De fait, imagine-t-on la Belgique aller enquêter sur d’éventuelles fraudes dans le monde du baseball américain, alors que sa justice a déjà tellement peu de moyens et que Michel Claise s’indigne devant ce qu’il estime être une déconstruction programmée de notre appareil judiciaire ? On rétorquera que nous nous sommes dotés d’une compétence internationale en matière de crime contre l’humanité et que la Belgique a mené des procès retentissants liés au génocide rwandais. Et les mauvaises langues rétorqueront que notre justice est libre d’aller mettre son nez dans des dossiers qui ne dérangent pas ce monde au-dessus des lois de l’argent et du pouvoir réel…

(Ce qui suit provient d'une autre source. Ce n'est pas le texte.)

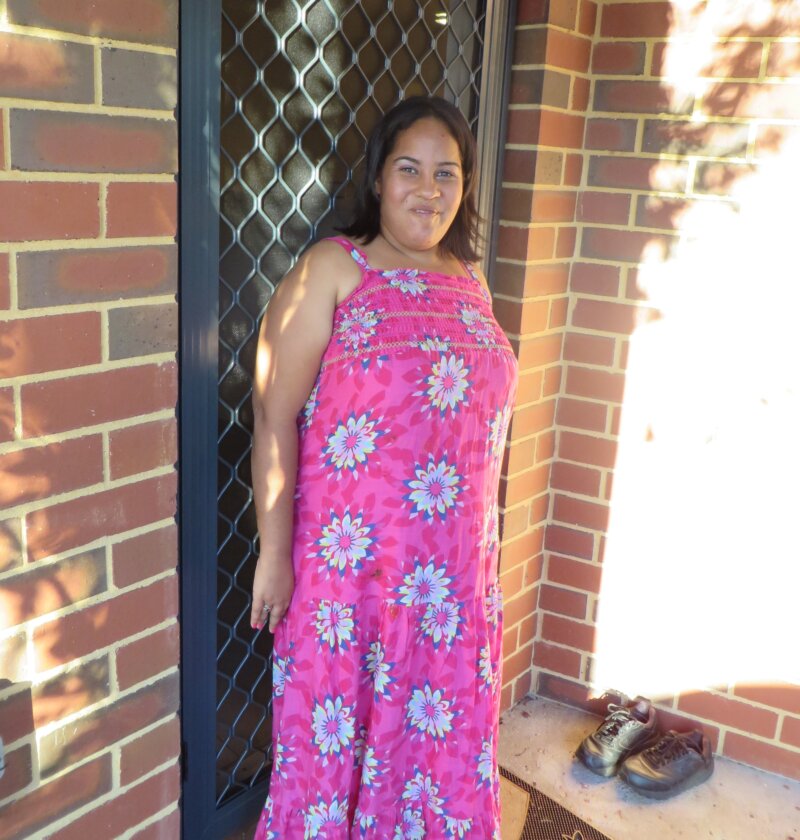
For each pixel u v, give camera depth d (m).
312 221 1.78
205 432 1.60
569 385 2.43
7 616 1.26
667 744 2.29
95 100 1.22
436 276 1.59
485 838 1.73
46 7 1.14
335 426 1.54
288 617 1.66
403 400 1.49
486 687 1.68
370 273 1.55
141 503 1.41
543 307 2.29
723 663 2.35
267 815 1.75
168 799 1.58
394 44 1.85
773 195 2.09
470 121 2.08
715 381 2.23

Mais il est faux également de croire que les États-Unis ont le pouvoir ou la volonté de s’ingérer dans des dossiers qui ne les concernent pas (la théorie du complot voulant qu’ils n’agissent ainsi que pour se « venger » d’avoir perdu l’organisation de la Coupe au profit du Qatar). L’enquête du FBI ne concerne que des faits touchants à la législation américaine et la justice américaine collabore avec les autres justices pour les questions qui ne ressortent pas de son cadre.
Eyes wide shut
Le dernier film de Stanley Kubrick n’est pas pornographique, ou du moins la pornographie n’est pas celle que l’on croit. Les scènes de sexe sont incroyablement figées et, sans les expressions des visages et sans le son, la grande orgie tient plus du musée Grévin que du porno maté sur Internet. Le propos de Kubrick était ailleurs ; dans cette adaptation de la nouvelle de Schnitzler, qui est centrée sur les rapports psychologiques entre les personnages, le réalisateur propose une lecture sociologique. Le bon docteur Bill – dont le prénom signifie « addition » – rêve d’appartenir à une classe sociale inaccessible, et il n’y parviendra pas. Ces « best people » que Kubrick a déjà dénoncés dans d’autres films – Docteur Folamour, Barry Lyndon, Orange mécanique – sont ces gens tellement riches qu’ils ont perdu toute éthique, tout sens des limites. Pour eux, la valeur des gens ne se mesure qu’à leur fortune financière. La vie des autres n’en a aucune. Et pour se protéger, comme ce sera le cas dans Eyes wide shut , ils sont prêts à deux choses : menacer et tuer si nécessaire, mais aussi (et c’est important) produire des histoires rassurantes pour que ceux qui seraient susceptibles de les dénoncer se taisent et gardent leurs « yeux grands fermés ».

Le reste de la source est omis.